Sie wusste, dass der Humor des Ermittlungsleiters nur einen notwendigen Bestandteil seiner Position darstellte – verfügten Polizisten nicht über einen Schutzmechanismus, der sie vor den kranken Dingen abschirmte, die Menschen einander antun konnten, dann waren sie nicht in der Lage, ihrer Arbeit lange nachzugehen. Sie dachte an Alices gefasste Nüchternheit zurück, als sie die Leiche betrachtet hatte. Alice hatte bei ihrer Arbeit nie einen solchen Schutzschild entwickeln müssen. Vielleicht wäre es sonst einfacher für sie.

Vielleicht musste auch sie daran arbeiten.

Abermals nahm sie das Foto von Chrissie unter die Lupe.
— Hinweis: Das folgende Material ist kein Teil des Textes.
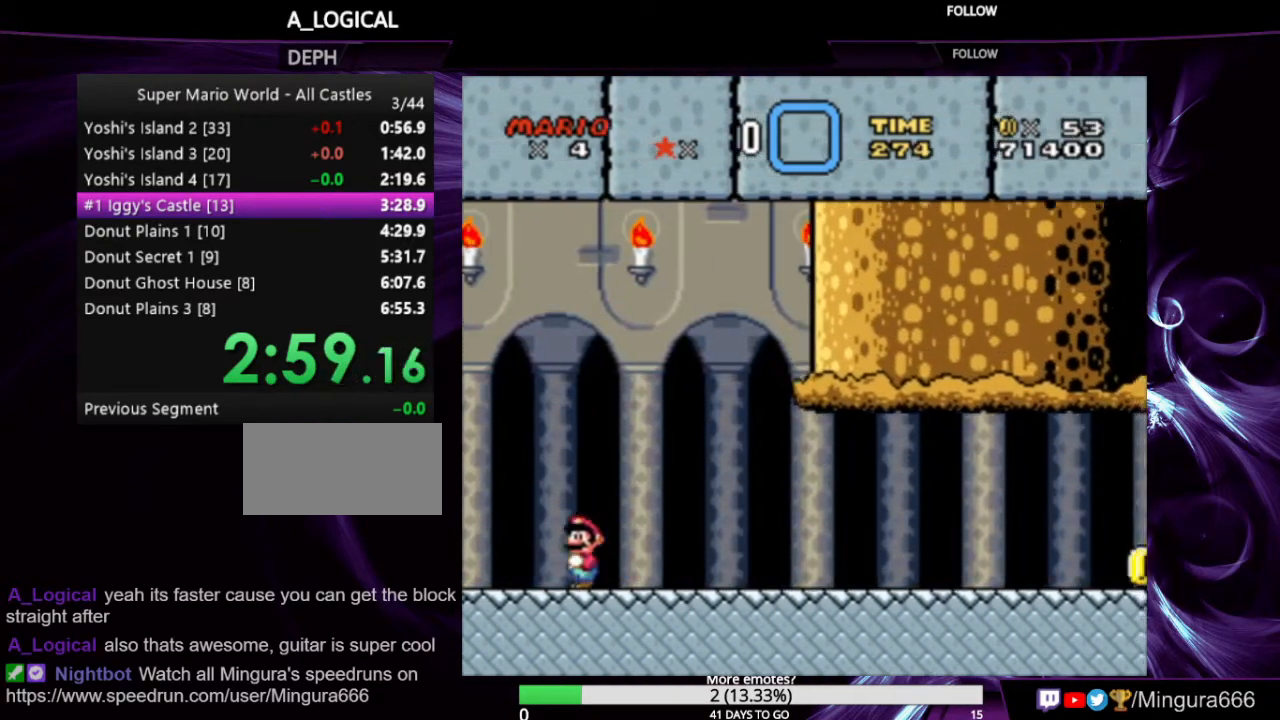
{"buttons": ["B", "Y"], "events": [[33, "B", "down"], [100, "DPAD_LEFT", "up"]]}
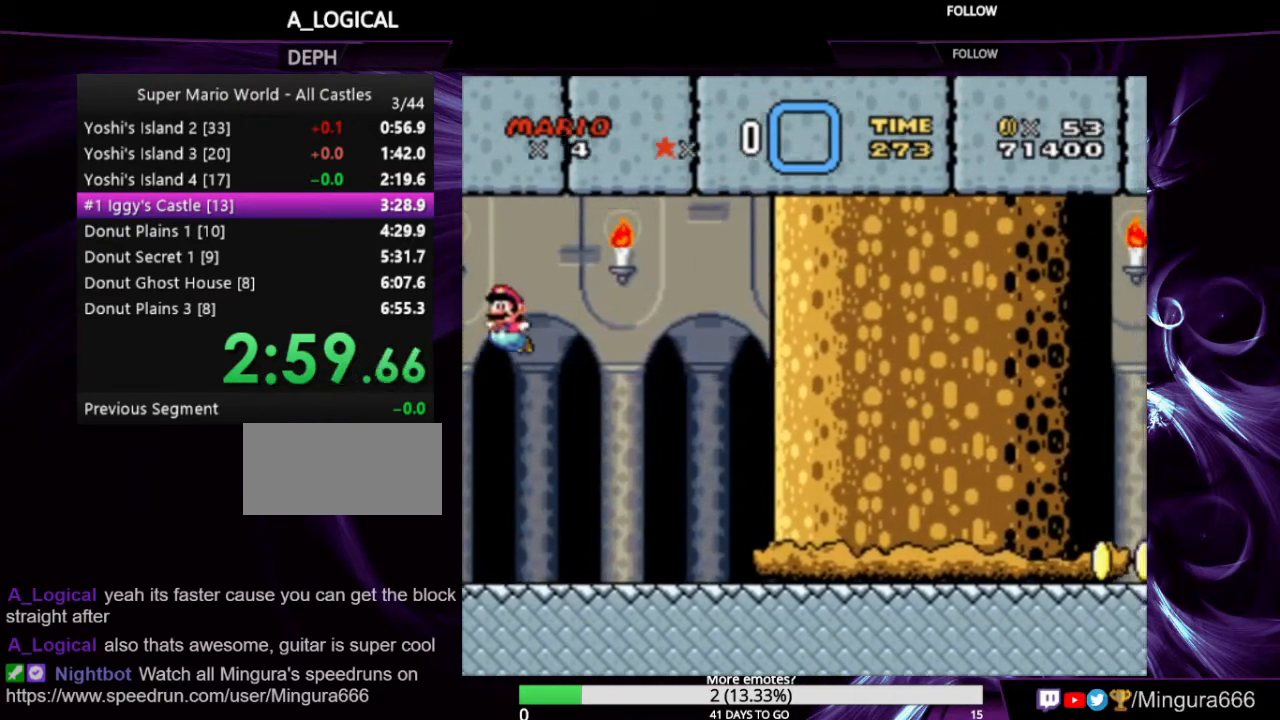
{"buttons": ["Y", "DPAD_RIGHT"], "events": [[100, "DPAD_RIGHT", "down"], [133, "B", "up"]]}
Wenn Sie nicht gerade das Gesicht betrachtete, konnte sie sich fast – nicht ganz – vorstellen, Chrissie schlafe lediglich und träume vielleicht von einer Geschichte, zu deren Bestandteil sie geworden war. Ihr Kleid hob sich durch die saubere, kräftige Farbe deutlich von der Erde ab. Cate runzelte die Stirn. Das konnte doch bestimmt nicht sein, oder? Rotkäppchens unter dem Umhang verborgene Kleidung war bespritzt und fleckig gewesen. Hatte der Täter Chrissie erst aus- und für die endgültige Inszenierung wieder angezogen? Zwar hatte man keine falsch geschlossenen Knöpfe oder dergleichen gefunden, doch das bedeutete nicht, dass es nicht geschehen war; der Täter hätte sich dabei Zeit lassen können. Jedenfalls musste irgendetwas unternommen worden sein, um Blutflecken auf der Kleidung zu vermeiden.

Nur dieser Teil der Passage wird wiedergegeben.